■ Your goal ■
Repeat each of the records below verbatim, from the first line to the last.

(Data to use begins)

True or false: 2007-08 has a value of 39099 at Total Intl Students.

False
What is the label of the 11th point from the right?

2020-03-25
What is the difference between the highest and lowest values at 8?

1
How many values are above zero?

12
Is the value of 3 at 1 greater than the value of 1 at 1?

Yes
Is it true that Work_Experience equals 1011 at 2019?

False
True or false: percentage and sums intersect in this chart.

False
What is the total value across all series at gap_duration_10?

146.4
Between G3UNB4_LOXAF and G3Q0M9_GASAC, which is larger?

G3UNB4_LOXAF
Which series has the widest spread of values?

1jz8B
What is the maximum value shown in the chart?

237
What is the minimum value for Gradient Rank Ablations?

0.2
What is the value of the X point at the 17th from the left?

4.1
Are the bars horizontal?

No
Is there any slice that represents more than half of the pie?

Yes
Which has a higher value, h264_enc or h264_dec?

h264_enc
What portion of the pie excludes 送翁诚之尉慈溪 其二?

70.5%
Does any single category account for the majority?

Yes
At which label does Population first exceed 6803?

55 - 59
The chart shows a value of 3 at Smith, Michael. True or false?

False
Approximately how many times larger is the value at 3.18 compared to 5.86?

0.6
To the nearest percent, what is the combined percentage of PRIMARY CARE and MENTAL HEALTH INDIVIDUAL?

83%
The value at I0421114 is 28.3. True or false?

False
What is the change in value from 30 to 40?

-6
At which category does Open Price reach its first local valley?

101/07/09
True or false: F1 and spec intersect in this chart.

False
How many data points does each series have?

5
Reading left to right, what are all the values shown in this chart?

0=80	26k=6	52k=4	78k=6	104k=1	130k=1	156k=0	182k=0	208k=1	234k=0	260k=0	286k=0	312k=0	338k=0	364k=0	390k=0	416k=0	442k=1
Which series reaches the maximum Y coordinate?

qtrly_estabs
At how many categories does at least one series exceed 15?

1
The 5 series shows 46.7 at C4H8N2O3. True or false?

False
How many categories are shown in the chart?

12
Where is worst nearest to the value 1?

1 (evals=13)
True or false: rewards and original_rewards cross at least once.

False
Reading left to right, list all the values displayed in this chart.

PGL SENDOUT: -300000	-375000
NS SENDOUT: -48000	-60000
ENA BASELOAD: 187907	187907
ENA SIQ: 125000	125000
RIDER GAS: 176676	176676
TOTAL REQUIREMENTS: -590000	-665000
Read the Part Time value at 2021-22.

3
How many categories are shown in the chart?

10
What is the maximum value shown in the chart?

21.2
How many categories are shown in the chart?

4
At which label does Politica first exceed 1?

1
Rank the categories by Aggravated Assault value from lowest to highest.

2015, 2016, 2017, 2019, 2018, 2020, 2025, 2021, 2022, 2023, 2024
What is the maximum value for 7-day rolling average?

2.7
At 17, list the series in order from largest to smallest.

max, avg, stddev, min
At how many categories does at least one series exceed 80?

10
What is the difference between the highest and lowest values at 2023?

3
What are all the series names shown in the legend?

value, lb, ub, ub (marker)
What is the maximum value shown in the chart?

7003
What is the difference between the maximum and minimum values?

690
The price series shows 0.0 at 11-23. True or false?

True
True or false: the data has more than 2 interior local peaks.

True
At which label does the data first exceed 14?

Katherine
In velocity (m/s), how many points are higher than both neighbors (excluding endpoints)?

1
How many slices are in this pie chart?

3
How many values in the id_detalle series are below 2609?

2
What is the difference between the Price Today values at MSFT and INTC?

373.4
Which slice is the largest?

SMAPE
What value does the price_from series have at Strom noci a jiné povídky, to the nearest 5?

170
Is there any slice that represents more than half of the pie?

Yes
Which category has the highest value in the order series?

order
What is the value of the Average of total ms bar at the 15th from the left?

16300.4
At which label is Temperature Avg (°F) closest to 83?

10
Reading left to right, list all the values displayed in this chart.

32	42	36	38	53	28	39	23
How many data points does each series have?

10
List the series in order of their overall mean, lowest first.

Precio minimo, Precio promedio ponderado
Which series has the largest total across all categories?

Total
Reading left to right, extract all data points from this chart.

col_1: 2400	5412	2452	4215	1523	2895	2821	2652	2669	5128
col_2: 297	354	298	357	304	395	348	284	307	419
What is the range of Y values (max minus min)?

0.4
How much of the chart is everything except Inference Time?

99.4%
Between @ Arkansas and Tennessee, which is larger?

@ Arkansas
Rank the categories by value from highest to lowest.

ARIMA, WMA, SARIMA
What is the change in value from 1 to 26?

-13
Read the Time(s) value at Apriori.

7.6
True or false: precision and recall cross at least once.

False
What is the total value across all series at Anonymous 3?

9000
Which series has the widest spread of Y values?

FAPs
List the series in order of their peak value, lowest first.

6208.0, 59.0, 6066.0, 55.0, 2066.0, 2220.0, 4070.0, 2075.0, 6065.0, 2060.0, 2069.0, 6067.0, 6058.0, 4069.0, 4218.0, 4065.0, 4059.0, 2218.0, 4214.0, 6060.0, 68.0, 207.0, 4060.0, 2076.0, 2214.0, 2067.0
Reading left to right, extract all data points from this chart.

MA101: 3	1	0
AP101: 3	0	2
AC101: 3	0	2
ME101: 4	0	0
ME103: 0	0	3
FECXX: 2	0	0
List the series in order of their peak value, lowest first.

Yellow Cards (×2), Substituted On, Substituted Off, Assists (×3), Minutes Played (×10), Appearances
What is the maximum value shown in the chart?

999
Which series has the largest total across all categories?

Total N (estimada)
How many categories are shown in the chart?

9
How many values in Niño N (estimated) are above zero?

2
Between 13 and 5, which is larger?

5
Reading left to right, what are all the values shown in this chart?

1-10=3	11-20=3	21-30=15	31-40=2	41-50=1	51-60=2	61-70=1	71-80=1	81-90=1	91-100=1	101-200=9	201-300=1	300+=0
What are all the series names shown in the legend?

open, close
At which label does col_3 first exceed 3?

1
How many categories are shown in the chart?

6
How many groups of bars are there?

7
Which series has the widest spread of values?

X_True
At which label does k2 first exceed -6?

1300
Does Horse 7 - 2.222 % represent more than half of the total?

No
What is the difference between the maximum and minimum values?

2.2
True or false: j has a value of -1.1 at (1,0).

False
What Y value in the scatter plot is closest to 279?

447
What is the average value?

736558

(Data to use ends)

■ Problem solution ■
True or false: 2007-08 has a value of 39099 at Total Intl Students.

False
What is the label of the 11th point from the right?

2020-03-25
What is the difference between the highest and lowest values at 8?

1
How many values are above zero?

12
Is the value of 3 at 1 greater than the value of 1 at 1?

Yes
Is it true that Work_Experience equals 1011 at 2019?

False
True or false: percentage and sums intersect in this chart.

False
What is the total value across all series at gap_duration_10?

146.4
Between G3UNB4_LOXAF and G3Q0M9_GASAC, which is larger?

G3UNB4_LOXAF
Which series has the widest spread of values?

1jz8B
What is the maximum value shown in the chart?

237
What is the minimum value for Gradient Rank Ablations?

0.2
What is the value of the X point at the 17th from the left?

4.1
Are the bars horizontal?

No
Is there any slice that represents more than half of the pie?

Yes
Which has a higher value, h264_enc or h264_dec?

h264_enc
What portion of the pie excludes 送翁诚之尉慈溪 其二?

70.5%
Does any single category account for the majority?

Yes
At which label does Population first exceed 6803?

55 - 59
The chart shows a value of 3 at Smith, Michael. True or false?

False
Approximately how many times larger is the value at 3.18 compared to 5.86?

0.6
To the nearest percent, what is the combined percentage of PRIMARY CARE and MENTAL HEALTH INDIVIDUAL?

83%
The value at I0421114 is 28.3. True or false?

False
What is the change in value from 30 to 40?

-6
At which category does Open Price reach its first local valley?

101/07/09
True or false: F1 and spec intersect in this chart.

False
How many data points does each series have?

5
Reading left to right, what are all the values shown in this chart?

0=80	26k=6	52k=4	78k=6	104k=1	130k=1	156k=0	182k=0	208k=1	234k=0	260k=0	286k=0	312k=0	338k=0	364k=0	390k=0	416k=0	442k=1
Which series reaches the maximum Y coordinate?

qtrly_estabs
At how many categories does at least one series exceed 15?

1
The 5 series shows 46.7 at C4H8N2O3. True or false?

False
How many categories are shown in the chart?

12
Where is worst nearest to the value 1?

1 (evals=13)
True or false: rewards and original_rewards cross at least once.

False
Reading left to right, list all the values displayed in this chart.

PGL SENDOUT: -300000	-375000
NS SENDOUT: -48000	-60000
ENA BASELOAD: 187907	187907
ENA SIQ: 125000	125000
RIDER GAS: 176676	176676
TOTAL REQUIREMENTS: -590000	-665000
Read the Part Time value at 2021-22.

3
How many categories are shown in the chart?

10
What is the maximum value shown in the chart?

21.2
How many categories are shown in the chart?

4
At which label does Politica first exceed 1?

1
Rank the categories by Aggravated Assault value from lowest to highest.

2015, 2016, 2017, 2019, 2018, 2020, 2025, 2021, 2022, 2023, 2024
What is the maximum value for 7-day rolling average?

2.7
At 17, list the series in order from largest to smallest.

max, avg, stddev, min
At how many categories does at least one series exceed 80?

10
What is the difference between the highest and lowest values at 2023?

3
What are all the series names shown in the legend?

value, lb, ub, ub (marker)
What is the maximum value shown in the chart?

7003
What is the difference between the maximum and minimum values?

690
The price series shows 0.0 at 11-23. True or false?

True
True or false: the data has more than 2 interior local peaks.

True
At which label does the data first exceed 14?

Katherine
In velocity (m/s), how many points are higher than both neighbors (excluding endpoints)?

1
How many slices are in this pie chart?

3
How many values in the id_detalle series are below 2609?

2
What is the difference between the Price Today values at MSFT and INTC?

373.4
Which slice is the largest?

SMAPE
What value does the price_from series have at Strom noci a jiné povídky, to the nearest 5?

170
Is there any slice that represents more than half of the pie?

Yes
Which category has the highest value in the order series?

order
What is the value of the Average of total ms bar at the 15th from the left?

16300.4
At which label is Temperature Avg (°F) closest to 83?

10
Reading left to right, list all the values displayed in this chart.

32	42	36	38	53	28	39	23
How many data points does each series have?

10
List the series in order of their overall mean, lowest first.

Precio minimo, Precio promedio ponderado
Which series has the largest total across all categories?

Total
Reading left to right, extract all data points from this chart.

col_1: 2400	5412	2452	4215	1523	2895	2821	2652	2669	5128
col_2: 297	354	298	357	304	395	348	284	307	419
What is the range of Y values (max minus min)?

0.4
How much of the chart is everything except Inference Time?

99.4%
Between @ Arkansas and Tennessee, which is larger?

@ Arkansas
Rank the categories by value from highest to lowest.

ARIMA, WMA, SARIMA
What is the change in value from 1 to 26?

-13
Read the Time(s) value at Apriori.

7.6
True or false: precision and recall cross at least once.

False
What is the total value across all series at Anonymous 3?

9000
Which series has the widest spread of Y values?

FAPs
List the series in order of their peak value, lowest first.

6208.0, 59.0, 6066.0, 55.0, 2066.0, 2220.0, 4070.0, 2075.0, 6065.0, 2060.0, 2069.0, 6067.0, 6058.0, 4069.0, 4218.0, 4065.0, 4059.0, 2218.0, 4214.0, 6060.0, 68.0, 207.0, 4060.0, 2076.0, 2214.0, 2067.0
Reading left to right, extract all data points from this chart.

MA101: 3	1	0
AP101: 3	0	2
AC101: 3	0	2
ME101: 4	0	0
ME103: 0	0	3
FECXX: 2	0	0
List the series in order of their peak value, lowest first.

Yellow Cards (×2), Substituted On, Substituted Off, Assists (×3), Minutes Played (×10), Appearances
What is the maximum value shown in the chart?

999
Which series has the largest total across all categories?

Total N (estimada)
How many categories are shown in the chart?

9
How many values in Niño N (estimated) are above zero?

2
Between 13 and 5, which is larger?

5
Reading left to right, what are all the values shown in this chart?

1-10=3	11-20=3	21-30=15	31-40=2	41-50=1	51-60=2	61-70=1	71-80=1	81-90=1	91-100=1	101-200=9	201-300=1	300+=0
What are all the series names shown in the legend?

open, close
At which label does col_3 first exceed 3?

1
How many categories are shown in the chart?

6
How many groups of bars are there?

7
Which series has the widest spread of values?

X_True
At which label does k2 first exceed -6?

1300
Does Horse 7 - 2.222 % represent more than half of the total?

No
What is the difference between the maximum and minimum values?

2.2
True or false: j has a value of -1.1 at (1,0).

False
What Y value in the scatter plot is closest to 279?

447
What is the average value?

736558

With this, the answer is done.